“Change is the only constant in life.” -Heraclitus
It wasn’t long ago that stability was the order of the day for most large companies. Predictable earnings growth and modest changes to the strategic plan were the goals. The pace of business today no longer allows that luxury, and if your business isn’t growing and constantly moving to anticipate or adapt to the rapidly changing new order, you’re already behind.
We recently rebranded our company, and that’s a huge change that affected every employee and every customer and vendor, and everything we do.
How do you manage a change like this in an organization that’s constantly moving? I’ve heard the analogy that it’s like trying to change a tire on a moving car. It doesn’t have to be that way.
In their article 10 Principles of Leading Change Management for strategy+business magazine, authors Deanne Aguirre and Micah Alpern identify three major hurdles to overcome in order to implement effective change. The rebrand process required that we conquer these three hurdles in order to manage a change that would successfully lead us to our vision:
- The first is “change fatigue,” the exhaustion that sets in when people feel pressured to make too many transitions at once, or change is poorly thought out, rolled out too fast, or put in place without sufficient preparation.

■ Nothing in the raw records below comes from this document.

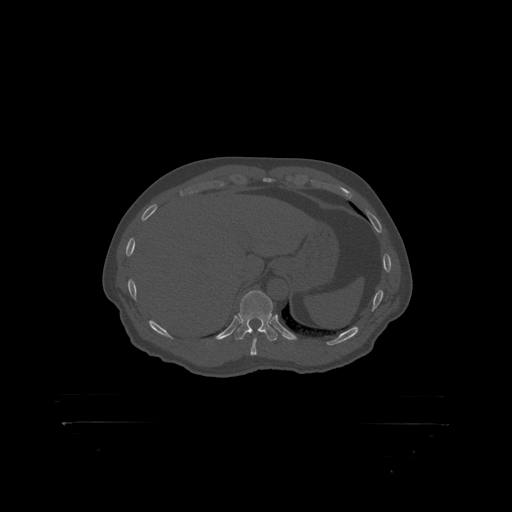
CT including the spine, one axial slice. Position 385 of 399 along the scan axis. 120 kVp. Bone window (W 1800 / L 400 HU). 512 × 512 image matrix, field of view 650 × 650 mm. Patient: male, 46 years. Case-level facts recorded for this patient, not image findings: primary cancer: skin.
Outlined on this slice (semi-automatically segmented with operator editing):
- T11 vertebra: bounding box [x1, y1, x2, y2] px = [239, 290, 273, 319]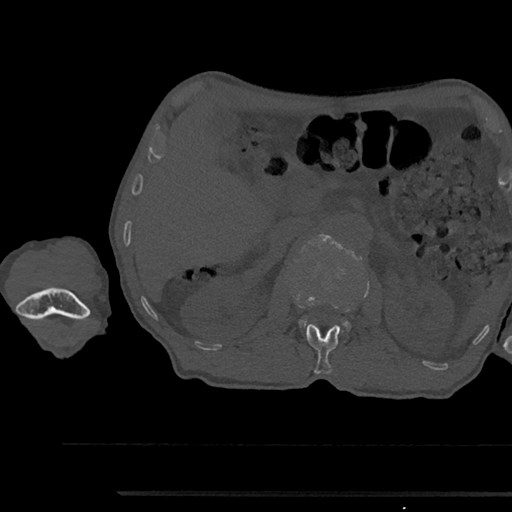
CT including the spine, one axial slice; slice 611 of 797 in the series (ordered by position); 120 kVp; bone window (W 1800 / L 400 HU); 0.5 mm slice thickness; 512 × 512 image matrix, field of view 367 × 367 mm. Male patient, age 79 years. Case-level facts recorded for this patient, not image findings: primary cancer: prostate.
Outlined on this slice (semi-automatically segmented with operator editing):
- L1 vertebra: bounding box <306,324,340,374> (left, top, right, bottom; pixels)
- L2 vertebra: <299,234,350,329>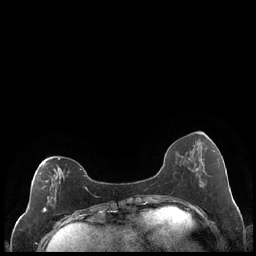
Breast MRI (dynamic contrast-enhanced), one axial slice. Position 73 of 248 along the scan axis. Dynamic contrast-enhanced series, time point 2 of 7 at this slice position (early post-contrast). 1.5 T. TE 1.9 ms, TR 4.2 ms. 0.8 mm slice thickness. 256 × 256 image matrix, field of view 320 × 320 mm. Female patient.
Structures marked on this image (semi-automatically segmented with operator editing):
- enhancing-tissue mask used for the functional tumour volume (all voxels passing the contrast-enhancement thresholds inside the analysis volume; usually the tumour): bounding box [x1, y1, x2, y2] px = [42, 158, 88, 213]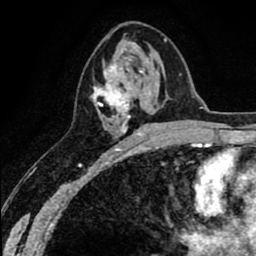
Breast MRI (dynamic contrast-enhanced), one axial slice; position 33 of 80 along the scan axis; cropped to one breast; dynamic contrast-enhanced series, time point 2 of 8 at this slice position (early post-contrast); 1.5 T; TE 2.6 ms, TR 6.1 ms; 2 mm slice thickness; 256 × 256 image matrix. Female patient.
Annotated regions visible in this slice (semi-automatically segmented with operator editing):
- enhancing-tissue mask used for the functional tumour volume (all voxels passing the contrast-enhancement thresholds inside the analysis volume; usually the tumour): bounding box (x1, y1, x2, y2) in pixels: (92, 57, 148, 136)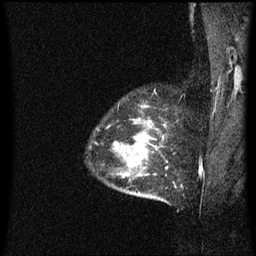
Breast MRI (dynamic contrast-enhanced), one sagittal slice. Slice 51 of 60 in the series (ordered by position). Dynamic contrast-enhanced series, image 2 of 3 at this slice position (ordered by acquisition). 1.5 T. TE 4.2 ms, TR 8.4 ms. 256 × 256 image matrix, field of view 200 × 200 mm. Patient: female, 34 years. Case-level facts recorded for this patient, not image findings: setting: breast cancer imaged before/during neoadjuvant chemotherapy; receptor status: HR-positive, HER2-negative.
Structures marked on this image (semi-automatic segmentation, software-assisted and operator-edited):
- analysis volume of interest (the breast-tissue region the enhancement analysis was run in; not a lesion): box from (x=110, y=120) to (x=169, y=203) px
- tumour enhancement mask (voxels above the 70 % enhancement threshold inside the analysis volume of interest): (x=136, y=136)–(x=153, y=153)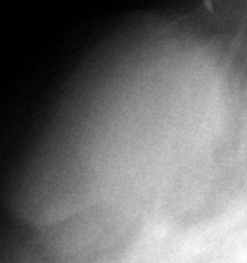
Crop from a digitized film mammogram around one marked abnormality, right breast, CC view.
Mass, shape oval, margins circumscribed; BI-RADS assessment category 3; pathology (as recorded): benign.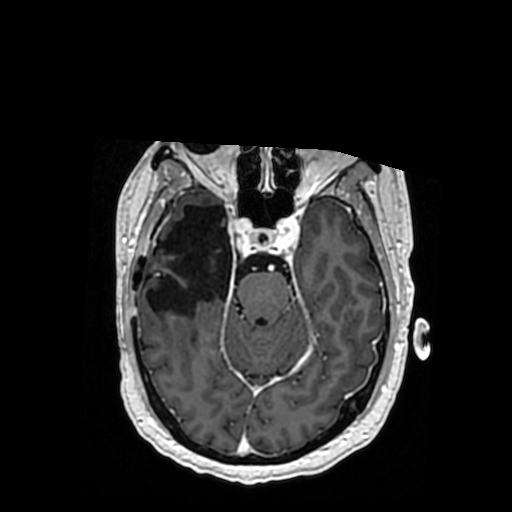
Brain MRI from a brain-tumour surgery series, one axial slice. Position 228 of 364 along the scan axis. T1-weighted post-contrast. 0.5 mm slice thickness. 512 × 512 image matrix. From the clinical record (not read from this slice): histopathology: Oligodendroglioma; WHO grade: 3; IDH mutation: yes; tumour location: Right Posterior Temporal Inferior Parietal.
Structures marked on this image (expert manual segmentation):
- previous resection cavity: box from (x=146, y=205) to (x=232, y=316) px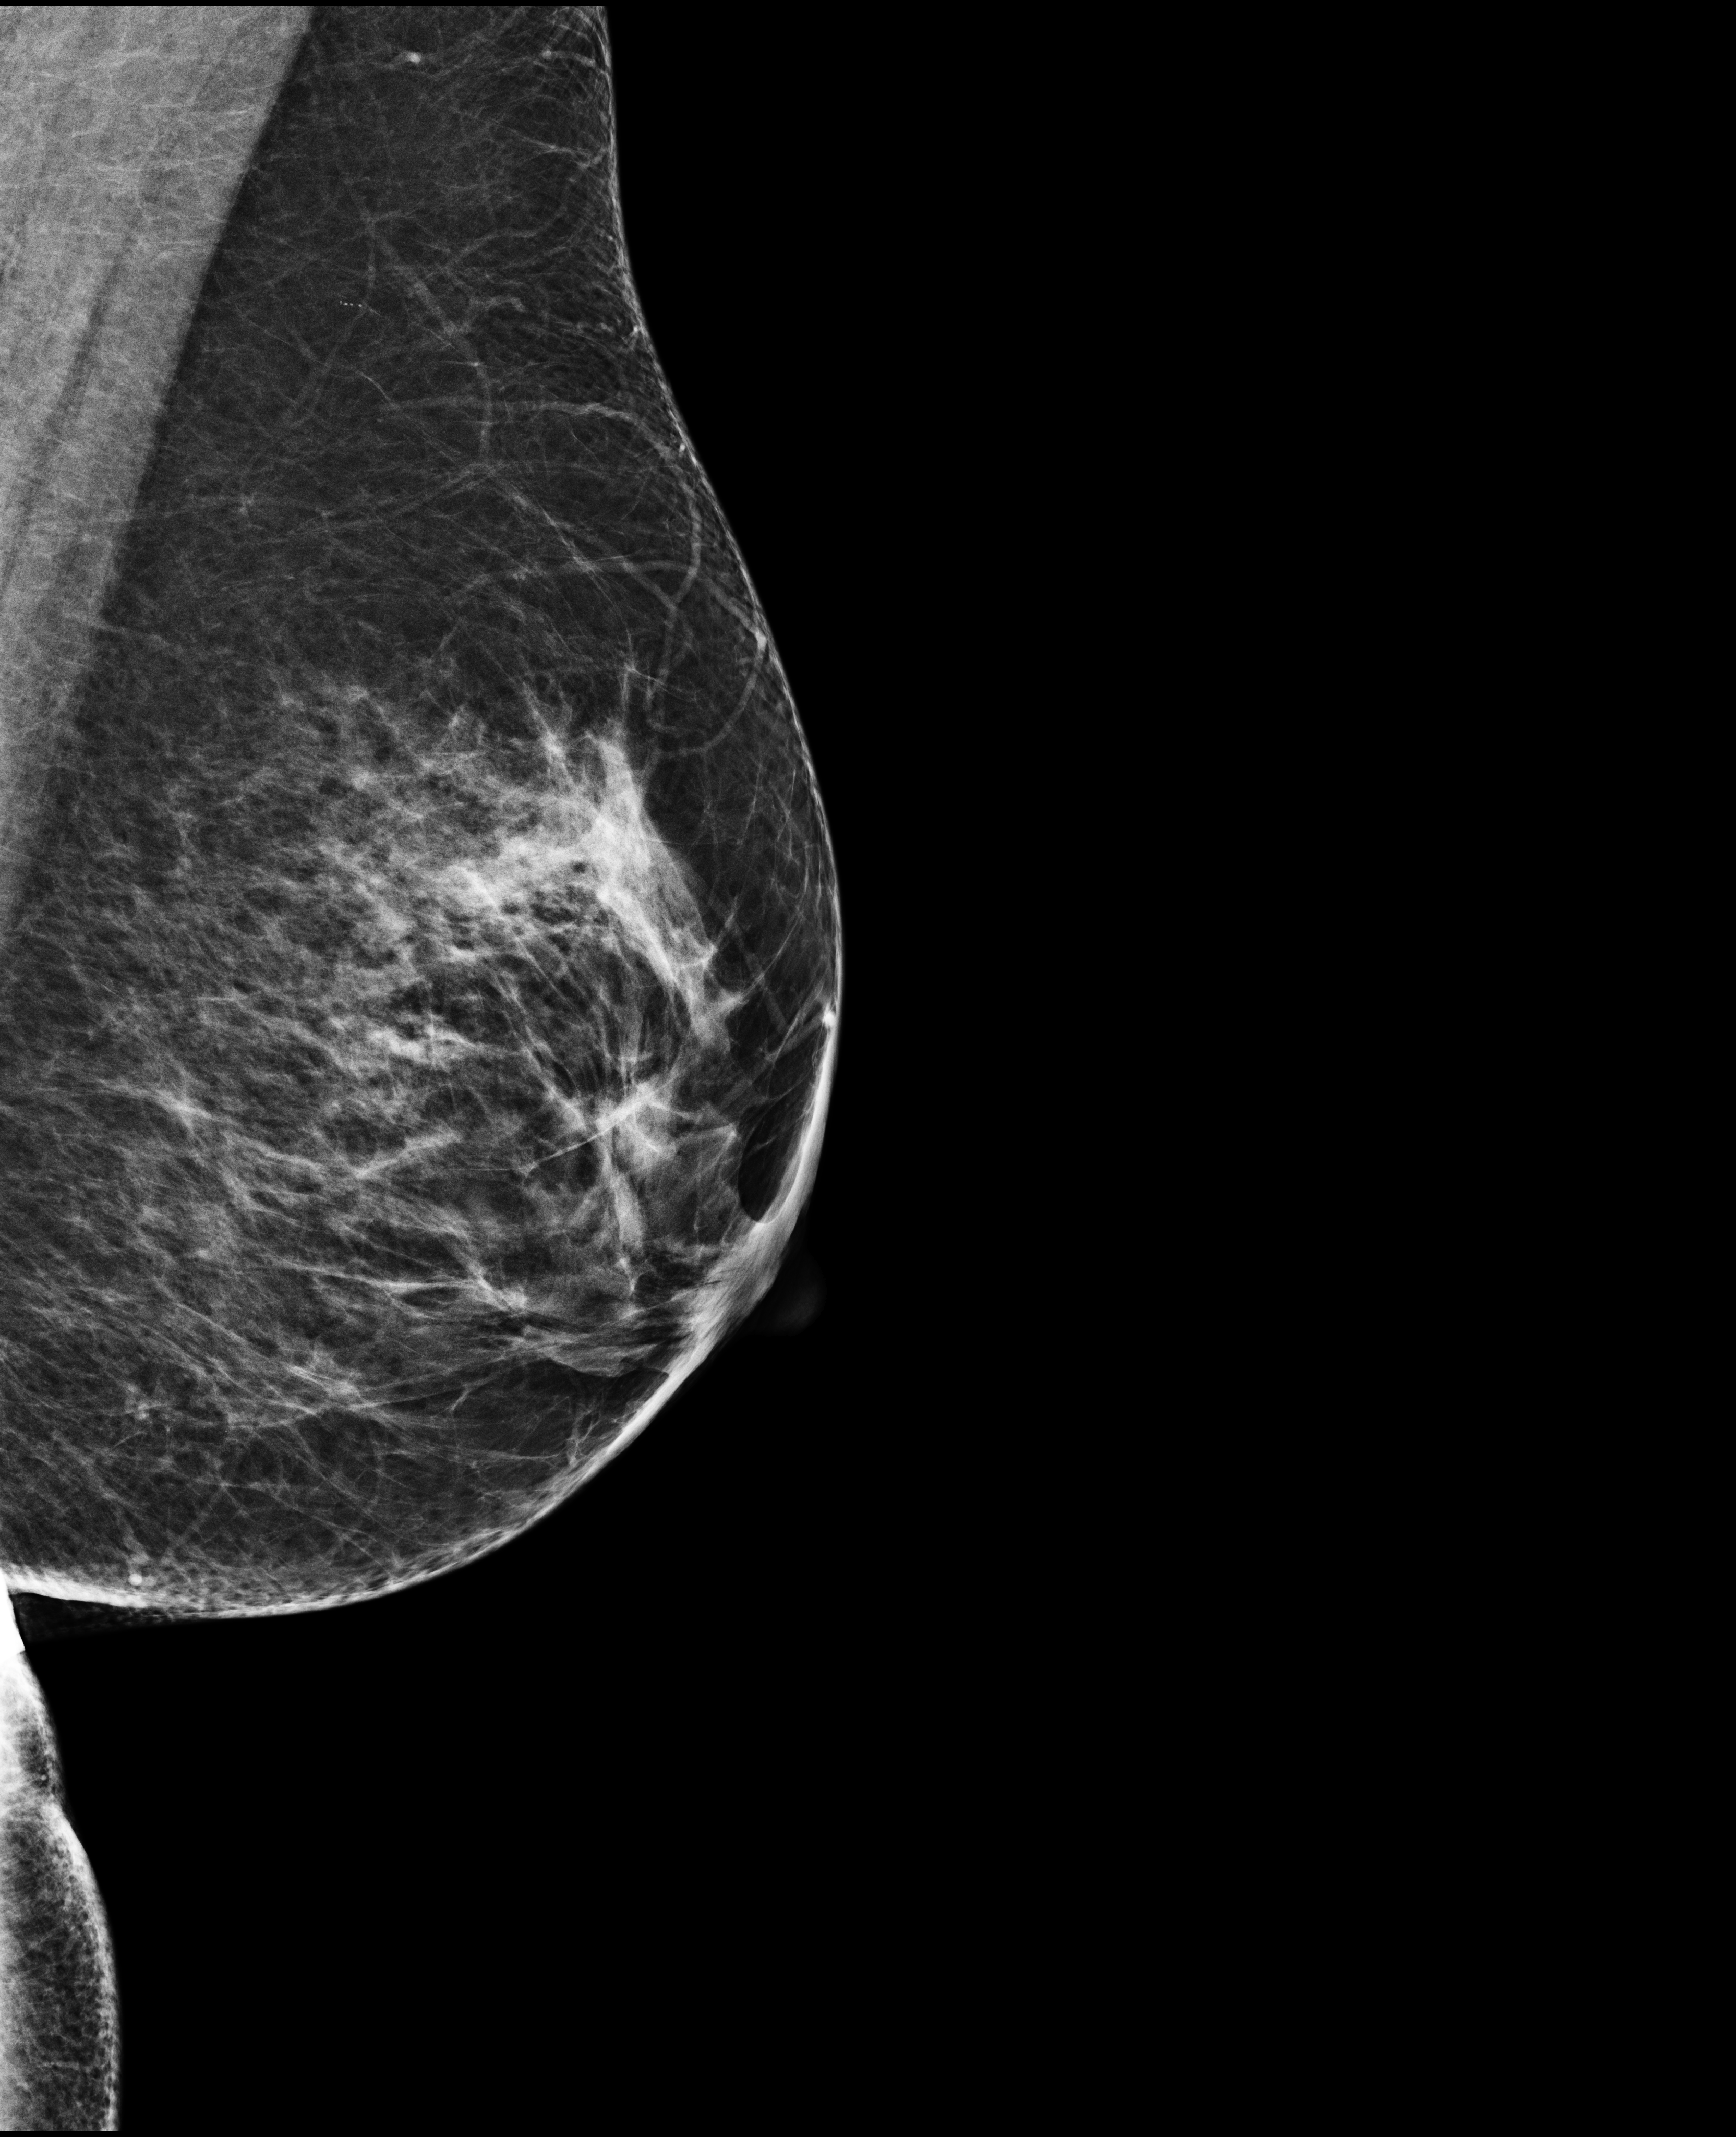
Digital mammogram (FFDM); left breast; medio-lateral oblique projection; screening examination; compressed breast thickness 60 mm; system: Selenia Dimensions. Female patient, age 56 years.
Breast density at the screening exam (both breasts): heterogeneously dense (BI-RADS density category c). Final BI-RADS category for the screening round (tomosynthesis exam, both breasts): category 1. Recall: recalled for additional imaging after this screen.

The rebranding effort that led to Curvature began over two years ago. It’s been meticulously planned, prepared for, and—most importantly—communicated to the group at every step in the process, and that’s paved the way for an easy transition to the Curvature way of doing things.
- Change also flounders because companies lack the skills to sustain the change over time. When leaders start change but haven’t properly planned or trained to keep it going, the whole effort fizzles. Our name change to Curvature put the final touch on a change process that began years ago, when we foresaw fundamental changes to the business landscape and created industry-leading processes to meet the challenges ahead.
- The final obstacle is that change efforts are typically decided upon, planned, and implemented in the C-suite, with little input from the rest of the organization. This filters out information that is helpful in designing the initiative, and limits opportunities to get front-line ownership of the change. We made a significant effort to engage and educate a broad range of stakeholders early on in the rebranding effort, and incorporating their valuable feedback has fostered a universal sense of ownership of the Curvature brand and what it stands for.
Most leaders considering a major change initiative know that people matter. But it can be all too tempting to focus on the plans and processes, which don’t talk back and don’t respond emotionally, rather than face up to the more difficult and more critical human issues. Mastering the “soft” side of change management shouldn’t be a mystery, and it pays huge dividends.